Segment Start: Supplied information
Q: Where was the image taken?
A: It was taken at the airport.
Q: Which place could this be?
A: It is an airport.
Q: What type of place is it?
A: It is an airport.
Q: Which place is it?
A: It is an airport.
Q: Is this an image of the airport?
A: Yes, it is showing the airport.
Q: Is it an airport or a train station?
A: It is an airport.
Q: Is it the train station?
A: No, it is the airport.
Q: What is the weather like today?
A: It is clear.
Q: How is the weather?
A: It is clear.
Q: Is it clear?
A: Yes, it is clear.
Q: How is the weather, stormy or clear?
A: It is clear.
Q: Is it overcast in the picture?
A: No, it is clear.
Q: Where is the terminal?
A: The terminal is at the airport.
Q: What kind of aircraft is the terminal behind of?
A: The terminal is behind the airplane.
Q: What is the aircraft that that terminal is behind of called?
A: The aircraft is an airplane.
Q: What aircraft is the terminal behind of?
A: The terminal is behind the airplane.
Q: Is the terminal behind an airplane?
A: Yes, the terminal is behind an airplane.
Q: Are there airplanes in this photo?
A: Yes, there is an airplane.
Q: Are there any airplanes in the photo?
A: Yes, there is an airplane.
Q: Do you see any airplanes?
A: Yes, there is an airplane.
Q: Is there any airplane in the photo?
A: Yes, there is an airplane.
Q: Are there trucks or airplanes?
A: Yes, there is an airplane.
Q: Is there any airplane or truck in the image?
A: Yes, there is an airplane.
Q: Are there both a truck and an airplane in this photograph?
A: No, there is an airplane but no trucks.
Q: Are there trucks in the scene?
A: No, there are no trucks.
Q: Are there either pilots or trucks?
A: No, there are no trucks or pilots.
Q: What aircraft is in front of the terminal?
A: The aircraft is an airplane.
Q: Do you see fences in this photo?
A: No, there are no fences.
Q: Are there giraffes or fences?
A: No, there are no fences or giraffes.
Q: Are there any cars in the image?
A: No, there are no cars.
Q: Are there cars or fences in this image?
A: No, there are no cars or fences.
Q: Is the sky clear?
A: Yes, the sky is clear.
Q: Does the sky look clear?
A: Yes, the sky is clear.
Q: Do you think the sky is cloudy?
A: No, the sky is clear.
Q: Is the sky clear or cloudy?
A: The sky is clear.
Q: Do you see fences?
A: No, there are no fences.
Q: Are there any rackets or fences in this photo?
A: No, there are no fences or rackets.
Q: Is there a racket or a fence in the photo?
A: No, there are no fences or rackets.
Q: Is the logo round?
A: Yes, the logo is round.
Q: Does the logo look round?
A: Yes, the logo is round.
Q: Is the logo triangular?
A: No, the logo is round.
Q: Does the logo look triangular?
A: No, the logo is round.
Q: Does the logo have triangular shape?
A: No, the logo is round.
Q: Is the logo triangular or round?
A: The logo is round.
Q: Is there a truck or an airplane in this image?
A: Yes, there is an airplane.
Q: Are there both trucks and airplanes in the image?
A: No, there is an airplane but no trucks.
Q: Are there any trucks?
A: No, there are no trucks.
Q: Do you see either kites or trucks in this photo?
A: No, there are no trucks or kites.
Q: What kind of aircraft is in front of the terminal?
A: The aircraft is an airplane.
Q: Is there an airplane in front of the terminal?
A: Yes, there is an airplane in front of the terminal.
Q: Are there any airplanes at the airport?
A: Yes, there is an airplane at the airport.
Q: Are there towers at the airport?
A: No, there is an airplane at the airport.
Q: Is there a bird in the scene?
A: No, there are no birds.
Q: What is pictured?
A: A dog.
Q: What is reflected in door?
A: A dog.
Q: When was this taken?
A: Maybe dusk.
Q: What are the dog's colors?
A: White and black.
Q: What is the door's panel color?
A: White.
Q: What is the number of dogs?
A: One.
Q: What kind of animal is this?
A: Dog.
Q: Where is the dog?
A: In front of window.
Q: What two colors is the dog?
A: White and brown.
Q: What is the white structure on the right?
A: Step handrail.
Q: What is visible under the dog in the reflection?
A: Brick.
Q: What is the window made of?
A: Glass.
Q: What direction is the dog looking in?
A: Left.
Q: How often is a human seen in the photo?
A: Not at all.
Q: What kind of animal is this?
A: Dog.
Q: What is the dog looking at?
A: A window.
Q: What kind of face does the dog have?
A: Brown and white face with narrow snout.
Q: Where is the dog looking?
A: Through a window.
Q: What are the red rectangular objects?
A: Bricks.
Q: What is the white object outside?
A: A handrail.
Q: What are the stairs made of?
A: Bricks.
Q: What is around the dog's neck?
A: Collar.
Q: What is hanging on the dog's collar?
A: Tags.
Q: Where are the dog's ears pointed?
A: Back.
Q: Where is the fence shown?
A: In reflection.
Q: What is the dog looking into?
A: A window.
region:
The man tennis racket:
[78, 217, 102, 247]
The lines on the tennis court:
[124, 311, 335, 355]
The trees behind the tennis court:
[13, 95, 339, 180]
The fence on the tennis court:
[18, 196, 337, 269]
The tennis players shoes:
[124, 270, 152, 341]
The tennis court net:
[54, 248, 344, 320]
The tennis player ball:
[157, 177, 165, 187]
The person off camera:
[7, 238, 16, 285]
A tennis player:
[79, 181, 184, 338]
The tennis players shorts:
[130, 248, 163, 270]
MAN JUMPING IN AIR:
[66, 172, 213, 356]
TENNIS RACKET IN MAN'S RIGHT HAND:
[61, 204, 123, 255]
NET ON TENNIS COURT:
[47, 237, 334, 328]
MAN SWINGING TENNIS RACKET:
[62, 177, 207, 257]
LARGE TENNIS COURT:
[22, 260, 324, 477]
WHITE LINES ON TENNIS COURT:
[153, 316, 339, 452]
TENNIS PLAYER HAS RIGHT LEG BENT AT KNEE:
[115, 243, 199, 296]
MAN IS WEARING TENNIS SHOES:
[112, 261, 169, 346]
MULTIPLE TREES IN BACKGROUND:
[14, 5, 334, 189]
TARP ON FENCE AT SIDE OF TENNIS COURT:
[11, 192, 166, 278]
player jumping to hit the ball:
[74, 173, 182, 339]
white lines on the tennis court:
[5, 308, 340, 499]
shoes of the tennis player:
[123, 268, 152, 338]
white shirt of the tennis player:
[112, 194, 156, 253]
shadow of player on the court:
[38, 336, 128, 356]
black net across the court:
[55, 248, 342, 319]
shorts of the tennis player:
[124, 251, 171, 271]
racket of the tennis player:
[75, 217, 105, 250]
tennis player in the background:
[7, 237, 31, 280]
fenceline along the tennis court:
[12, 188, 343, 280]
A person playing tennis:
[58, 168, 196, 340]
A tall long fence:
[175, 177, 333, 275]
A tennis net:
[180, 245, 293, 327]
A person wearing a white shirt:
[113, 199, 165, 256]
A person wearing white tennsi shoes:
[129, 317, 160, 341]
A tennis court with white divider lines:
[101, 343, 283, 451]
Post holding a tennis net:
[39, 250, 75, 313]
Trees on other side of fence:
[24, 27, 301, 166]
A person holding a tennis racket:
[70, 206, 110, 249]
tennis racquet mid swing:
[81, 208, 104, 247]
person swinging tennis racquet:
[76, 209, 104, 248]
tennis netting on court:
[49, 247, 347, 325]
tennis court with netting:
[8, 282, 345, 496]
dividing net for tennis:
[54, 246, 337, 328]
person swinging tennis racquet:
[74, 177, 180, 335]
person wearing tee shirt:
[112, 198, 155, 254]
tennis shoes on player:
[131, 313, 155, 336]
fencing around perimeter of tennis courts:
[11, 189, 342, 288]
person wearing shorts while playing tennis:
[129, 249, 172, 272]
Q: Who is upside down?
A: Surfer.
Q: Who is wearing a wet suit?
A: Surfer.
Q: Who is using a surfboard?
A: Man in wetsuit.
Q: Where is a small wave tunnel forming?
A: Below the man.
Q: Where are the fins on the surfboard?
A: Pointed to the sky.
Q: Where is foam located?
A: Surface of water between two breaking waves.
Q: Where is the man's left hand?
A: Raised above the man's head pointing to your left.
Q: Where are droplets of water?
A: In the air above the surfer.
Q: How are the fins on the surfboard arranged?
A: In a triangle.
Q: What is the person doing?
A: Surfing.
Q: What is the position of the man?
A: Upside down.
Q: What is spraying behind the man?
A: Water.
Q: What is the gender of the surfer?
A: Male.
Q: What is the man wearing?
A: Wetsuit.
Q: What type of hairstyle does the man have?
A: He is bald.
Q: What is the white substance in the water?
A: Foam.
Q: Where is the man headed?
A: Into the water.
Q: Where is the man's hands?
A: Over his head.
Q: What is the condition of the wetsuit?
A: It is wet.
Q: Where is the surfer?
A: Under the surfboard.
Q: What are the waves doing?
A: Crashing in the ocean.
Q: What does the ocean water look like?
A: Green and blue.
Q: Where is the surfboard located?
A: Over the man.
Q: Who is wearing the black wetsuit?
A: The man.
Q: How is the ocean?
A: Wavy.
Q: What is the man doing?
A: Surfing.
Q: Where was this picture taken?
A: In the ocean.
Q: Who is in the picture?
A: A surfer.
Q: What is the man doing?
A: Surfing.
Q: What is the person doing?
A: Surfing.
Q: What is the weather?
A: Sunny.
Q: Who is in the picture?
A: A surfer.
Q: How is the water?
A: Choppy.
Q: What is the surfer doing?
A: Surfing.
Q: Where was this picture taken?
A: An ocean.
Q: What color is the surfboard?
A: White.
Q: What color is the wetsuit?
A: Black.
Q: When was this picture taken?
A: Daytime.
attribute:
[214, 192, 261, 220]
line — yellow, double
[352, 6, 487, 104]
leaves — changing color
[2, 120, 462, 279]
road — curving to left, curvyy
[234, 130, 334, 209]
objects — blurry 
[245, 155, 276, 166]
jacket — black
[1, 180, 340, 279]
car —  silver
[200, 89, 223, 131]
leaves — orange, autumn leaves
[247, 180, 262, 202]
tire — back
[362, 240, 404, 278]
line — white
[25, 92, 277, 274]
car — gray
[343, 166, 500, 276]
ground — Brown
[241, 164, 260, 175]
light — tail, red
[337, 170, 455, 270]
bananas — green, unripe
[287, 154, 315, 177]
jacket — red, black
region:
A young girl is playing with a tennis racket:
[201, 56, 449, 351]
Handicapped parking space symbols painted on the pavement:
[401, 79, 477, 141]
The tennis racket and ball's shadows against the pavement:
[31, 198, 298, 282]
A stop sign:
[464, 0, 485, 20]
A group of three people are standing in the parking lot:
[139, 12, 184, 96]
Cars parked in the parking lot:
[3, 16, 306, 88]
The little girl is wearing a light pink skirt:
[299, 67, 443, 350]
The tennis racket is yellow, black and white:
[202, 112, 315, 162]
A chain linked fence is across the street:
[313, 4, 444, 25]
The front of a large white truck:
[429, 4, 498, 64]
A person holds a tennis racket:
Segment End: Supplied information
### Problem description
Reproduce the records word for word, from the line containing "The lines on" down to the line containing "[7, 238, 16, 285]", with both of those lines included.

### The answer
The lines on the tennis court:
[124, 311, 335, 355]
The trees behind the tennis court:
[13, 95, 339, 180]
The fence on the tennis court:
[18, 196, 337, 269]
The tennis players shoes:
[124, 270, 152, 341]
The tennis court net:
[54, 248, 344, 320]
The tennis player ball:
[157, 177, 165, 187]
The person off camera:
[7, 238, 16, 285]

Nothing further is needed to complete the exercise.